▶ [TASK REQUIREMENTS]: Extract every line in the records that contains the string "True". Case counts, so only matches with the same capitalization qualify.

---------- WORKING DATA

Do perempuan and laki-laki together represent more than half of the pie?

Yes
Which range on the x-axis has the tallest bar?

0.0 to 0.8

--------------------
---------- WORKING DATA

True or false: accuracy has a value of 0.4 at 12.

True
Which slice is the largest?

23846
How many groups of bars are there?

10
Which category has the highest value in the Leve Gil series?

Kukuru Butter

--------------------

▶ [RESULT OF THIS EXERCISE]:
True or false: accuracy has a value of 0.4 at 12.
True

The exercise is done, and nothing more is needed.